While the laws in these countries have been amended since they were passed—and I haven’t yet delved into the laws’ specific historical contexts—the pattern is undeniably striking. As I flew back to the United States on Christmas Eve, I wondered, “Why would fascist governments, assuming they believed private investigators were a threat, attempt to regulate the industry, as opposed to just banning it outright?”

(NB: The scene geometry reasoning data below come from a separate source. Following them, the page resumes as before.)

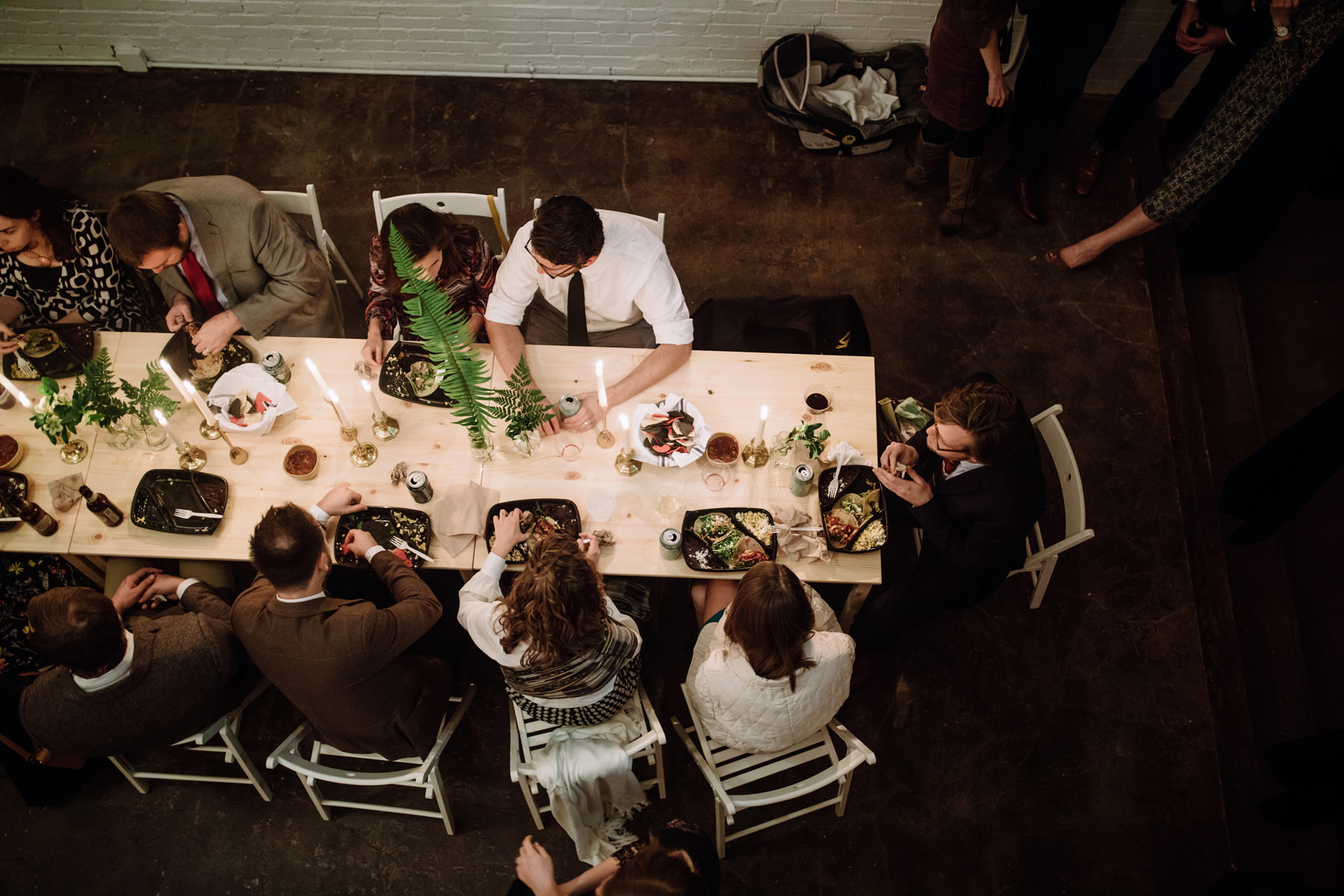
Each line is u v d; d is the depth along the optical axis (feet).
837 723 8.75
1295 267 12.27
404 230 9.16
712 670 7.75
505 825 9.87
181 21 13.87
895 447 8.96
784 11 13.69
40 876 9.57
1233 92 11.19
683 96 14.70
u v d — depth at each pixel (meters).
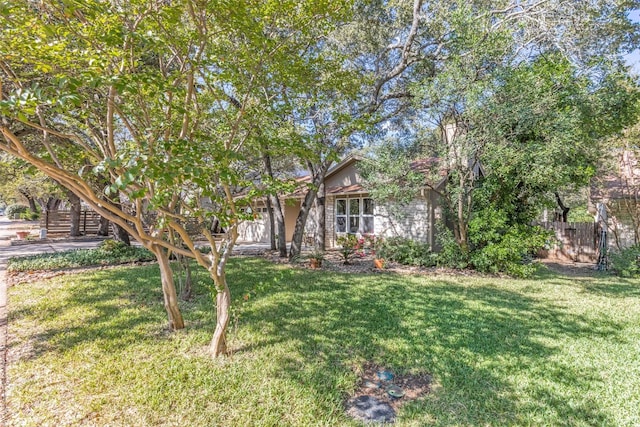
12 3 2.40
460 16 7.89
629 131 10.33
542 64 8.51
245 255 12.07
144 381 3.32
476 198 9.45
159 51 3.44
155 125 3.60
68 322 4.85
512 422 2.82
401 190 9.11
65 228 19.44
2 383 3.27
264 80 4.41
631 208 10.93
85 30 2.78
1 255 11.08
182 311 5.39
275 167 13.41
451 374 3.60
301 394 3.17
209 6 3.19
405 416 2.91
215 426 2.71
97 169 2.21
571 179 9.66
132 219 3.10
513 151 7.55
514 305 6.08
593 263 11.81
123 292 6.35
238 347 4.14
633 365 3.79
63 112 3.07
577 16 8.15
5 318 4.99
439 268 9.70
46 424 2.70
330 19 4.89
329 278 8.14
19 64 3.00
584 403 3.08
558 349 4.21
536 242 8.94
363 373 3.62
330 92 7.55
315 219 16.80
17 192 25.75
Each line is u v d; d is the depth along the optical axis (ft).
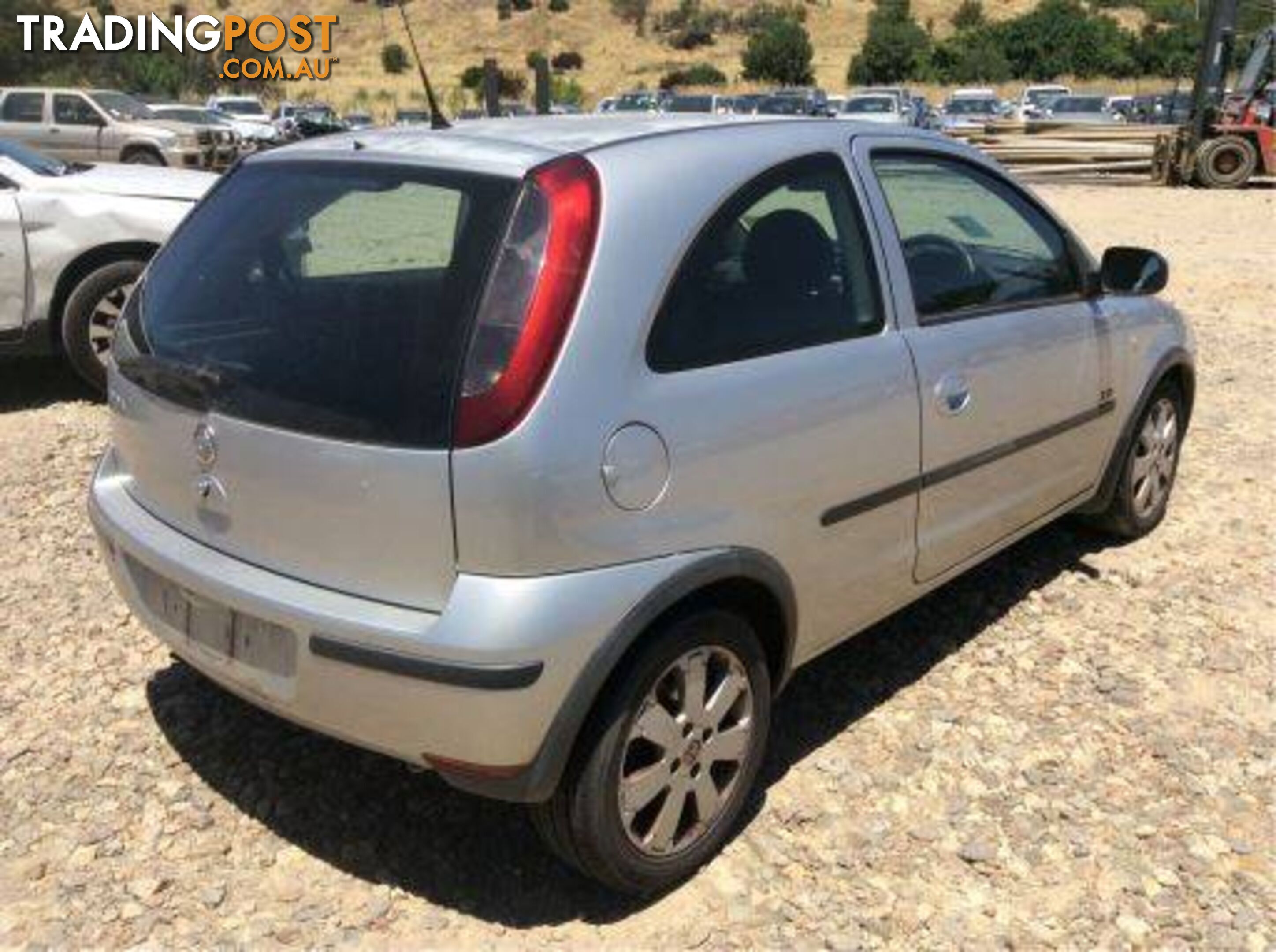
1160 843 11.10
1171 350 16.70
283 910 10.18
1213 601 15.75
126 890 10.36
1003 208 14.07
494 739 8.91
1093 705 13.26
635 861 9.94
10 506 18.37
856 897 10.39
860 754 12.28
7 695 13.16
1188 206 68.64
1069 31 227.61
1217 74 81.92
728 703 10.42
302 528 9.53
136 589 11.20
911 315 12.08
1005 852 10.96
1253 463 21.20
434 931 9.97
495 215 9.34
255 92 238.07
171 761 12.07
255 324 10.15
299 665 9.50
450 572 8.95
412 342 9.15
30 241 22.72
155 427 10.68
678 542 9.59
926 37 239.91
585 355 9.04
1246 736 12.78
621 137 10.32
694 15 296.30
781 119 11.94
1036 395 13.85
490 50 285.02
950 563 13.08
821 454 10.83
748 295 10.44
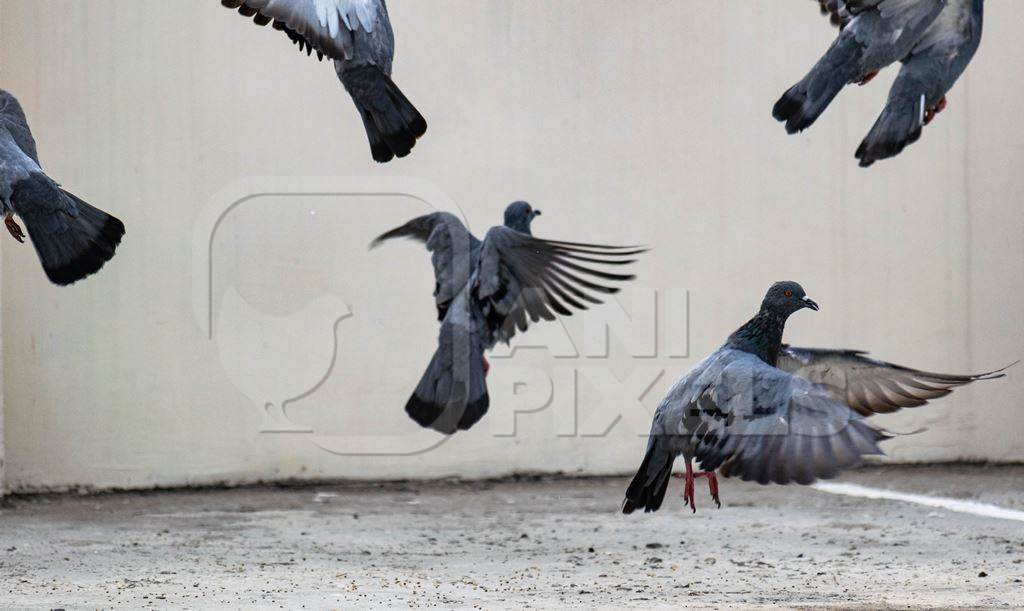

To help answer this question, I decided to focus on a different region of the world, Eastern Europe, where the history of private investigation licensing is actually unfolding in real time in countries like Ukraine. You see, private investigations were explicitly banned by the Union of Soviet Socialist Republics (USSR), and it’s only been since the late 1980s that we are beginning to see a burgeoning industry emerge from the ashes of the collapse of the Soviet empire.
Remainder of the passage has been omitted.